Some fields are pre-selected in each schema and cannot be unselected - these are the required fields for that schema. A schema is only selected for inclusion in the output file if the checkbox at the top of the schema is ticked.

Top tip: if you need to select a lot of fields in a large schema, it may be easier to first tick all the fields in the schema via the "Select all fields in this section" button, then unselecting the ones you don't need!

Once you have completed your selection, use the appropriate download button at the bottom of the page to generate either a YAML or a spreadsheet file. You can also use the buttons consecutively to generate both files.

Use case 2: Preselect metadata schemas to generate a spreadsheet or YAML file

If you already know which schemas you will need and want to avoid the hassle of having to select fields one by one, you can pre-select metadata schemas via the second option on the UI landing page. Once you have selected your relevant schemas and sub-schemas, the system will take you through to the same full schema page as for use case 1. Review your pre-selected schemas to make sure nothing is missing and generate your output files the same as in use case #1.

Use case 3: Update an existing YAML file with additional metadata fields or schemas

If you have an existing YAML file that you need to add further fields or schemas to and that you don't want to hand-edit, you can upload the file using option 3 on the UI landing page. This will pre-populate the fields from your original YAML file in the all-schemas page. Select (or unselect!) fields and schemas as required, then generate a new YAML file or spreadsheet.

Use case 4: Generate a spreadsheet from an existing YAML file

You can use the fourth option on the UI landing page to convert a YAML file to a spreadsheet without going via the field selection screen.
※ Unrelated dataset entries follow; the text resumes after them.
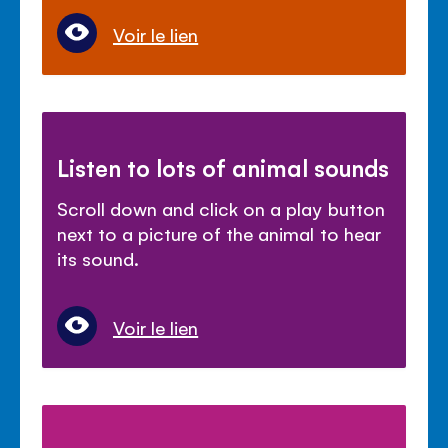
Voir le lien
Listen to lots of animal sounds
Scroll down and click on a play button
next to a picture of the animal to hear
its sound.
Voir le lien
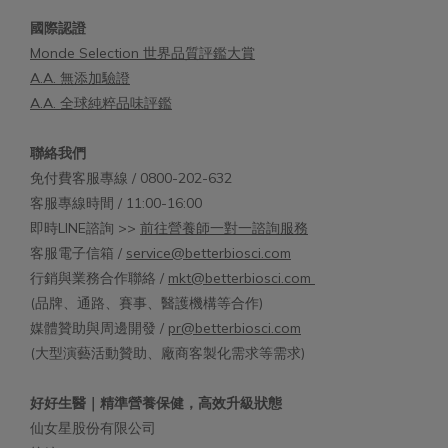
國際認證
Monde Selection 世界品質評鑑大賞
A.A. 無添加驗證
A.A. 全球純粹品味評鑑
聯絡我們
免付費客服專線 / 0800-202-632
客服專線時間 / 11:00-16:00
即時LINE諮詢 >>
前往營養師一對一諮詢服務
客服電子信箱 /
service@betterbiosci.com
行銷與業務合作聯絡 /
mkt@betterbiosci.com
(品牌、通路、賽事、醫護機構等合作)
媒體贊助與周邊開發 /
pr@betterbiosci.com
(大型演藝活動贊助、廠商客製化需求等需求)
好好生醫｜精準營養保健，高效升級狀態
仙女星股份有限公司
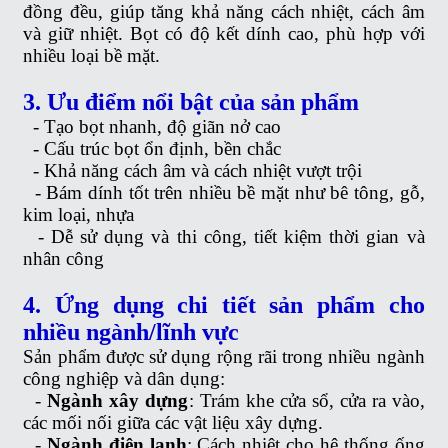
đồng đều, giúp tăng khả năng cách nhiệt, cách âm
và giữ nhiệt. Bọt có độ kết dính cao, phù hợp với
nhiều loại bề mặt.
3. Ưu điểm nổi bật của sản phẩm
-
Tạo bọt nhanh, độ giãn nở cao
-
Cấu trúc bọt ổn định, bền chắc
-
Khả năng cách âm và cách nhiệt vượt trội
-
Bám dính tốt trên nhiều bề mặt như bê tông, gỗ,
kim loại, nhựa
-
Dễ sử dụng và thi công, tiết kiệm thời gian và
nhân công
4. Ứng dụng chi tiết sản phẩm cho
nhiều ngành/lĩnh vực
Sản phẩm được sử dụng rộng rãi trong nhiều ngành
công nghiệp và dân dụng:
-
Ngành xây dựng
: Trám khe cửa sổ, cửa ra vào,
các mối nối giữa các vật liệu xây dựng.
-
Ngành điện lạnh
: Cách nhiệt cho hệ thống ống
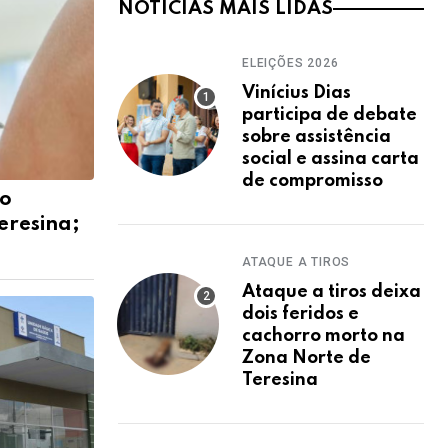
NOTÍCIAS MAIS LIDAS
ELEIÇÕES 2026
Vinícius Dias
participa de debate
sobre assistência
social e assina carta
de compromisso
o
eresina;
ATAQUE A TIROS
Ataque a tiros deixa
dois feridos e
cachorro morto na
Zona Norte de
Teresina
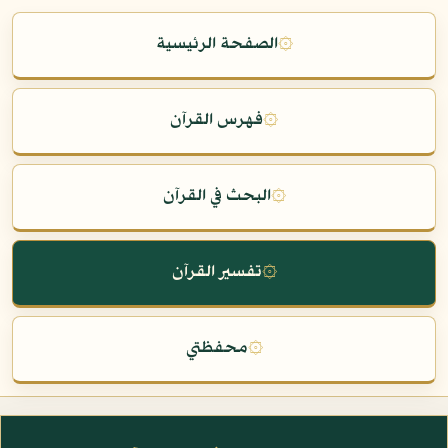
۞
الصفحة الرئيسية
۞
فهرس القرآن
۞
البحث في القرآن
۞
تفسير القرآن
۞
محفظتي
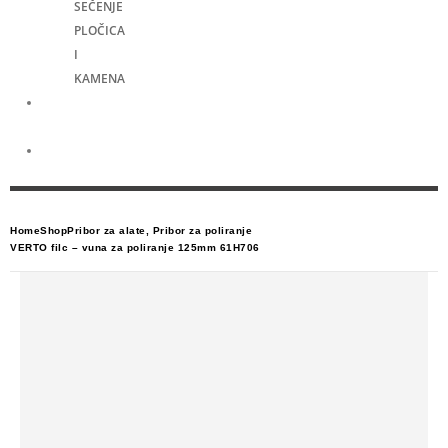
SEČENJE
PLOČICA
I
KAMENA
Merni
alati
Električni
skuteri
Home
Shop
Pribor za alate
,
Pribor za poliranje
VERTO filc – vuna za poliranje 125mm 61H706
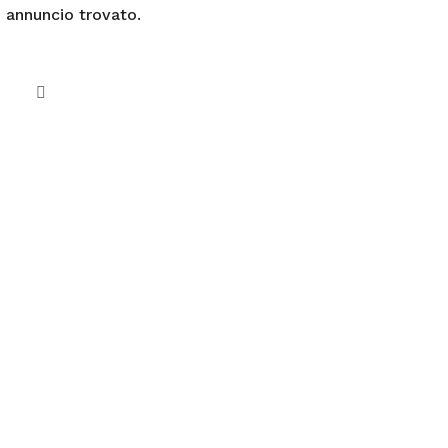
 annuncio trovato.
The driving use case for this option was the inability to change the ordering of fields in schemas in any of the previous three options. If you need any fields (eg linking IDs) to be in a particular position in your YAML file or spreadsheet tab, the easiest option is to manually move them around in the YAML file in a text editor your choice, then generate your spreadsheet from the updated YAML file using the direct YAML to spreadsheet option.
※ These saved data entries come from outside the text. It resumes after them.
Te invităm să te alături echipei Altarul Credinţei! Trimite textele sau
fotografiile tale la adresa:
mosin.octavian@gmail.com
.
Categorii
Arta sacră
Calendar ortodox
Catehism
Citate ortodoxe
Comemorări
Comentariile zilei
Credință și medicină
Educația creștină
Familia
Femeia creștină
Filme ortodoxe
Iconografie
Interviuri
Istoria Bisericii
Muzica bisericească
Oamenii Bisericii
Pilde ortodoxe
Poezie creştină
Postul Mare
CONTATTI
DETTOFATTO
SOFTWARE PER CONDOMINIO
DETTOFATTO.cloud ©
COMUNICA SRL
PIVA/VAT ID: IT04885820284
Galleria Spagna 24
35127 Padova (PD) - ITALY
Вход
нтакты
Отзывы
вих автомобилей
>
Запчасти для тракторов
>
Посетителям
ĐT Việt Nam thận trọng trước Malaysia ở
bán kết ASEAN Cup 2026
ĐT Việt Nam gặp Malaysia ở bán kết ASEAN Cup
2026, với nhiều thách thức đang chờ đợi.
Use case 5: Migrate an existing spreadsheet to the latest schema version

If you have a metadata spreadsheet, with or without data, that doesn't conform to the latest schema version, you can automatically have it updated using the fifth option on the UI landing page. Simply upload your spreadsheet and generator will use schema migrations and field by field comparisons to update both programmatic field names and user-friendly fields such as name and description.

Important note: The migration use case currently doesn't support the addition of new required fields, even though these are collected in the schema migrations document. If any of the schemas in your spreadsheet have been updated with a new required property, you will have to add this to your spreadsheet manually.
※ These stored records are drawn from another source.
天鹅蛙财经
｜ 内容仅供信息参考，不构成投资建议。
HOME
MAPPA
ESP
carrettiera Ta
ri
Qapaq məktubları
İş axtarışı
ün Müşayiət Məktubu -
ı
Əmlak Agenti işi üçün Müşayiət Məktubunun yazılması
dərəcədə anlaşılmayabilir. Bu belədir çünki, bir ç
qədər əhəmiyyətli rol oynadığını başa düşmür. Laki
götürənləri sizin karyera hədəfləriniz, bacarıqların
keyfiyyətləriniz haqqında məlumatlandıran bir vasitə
The reason for this design choice was that it is actually very difficult to identify new required properties, even using the migrations look-up, as identifying migrations is predicated around lookup existing properties and finding that they have changed, either through renaming, moving or deleting. In order to identify a new property, a careful field-by-field comparison of all properties in a spreadsheet to properties in the latest schemas would be necessary, followed by a further exclusion of previously existing properties that simply weren't included in the spreadsheet for other reasons.

In addition, required fields obviously have to be filled in order to pass validation. It was therefore deemed simpler for these to be added manually by a wrangler than programmatically.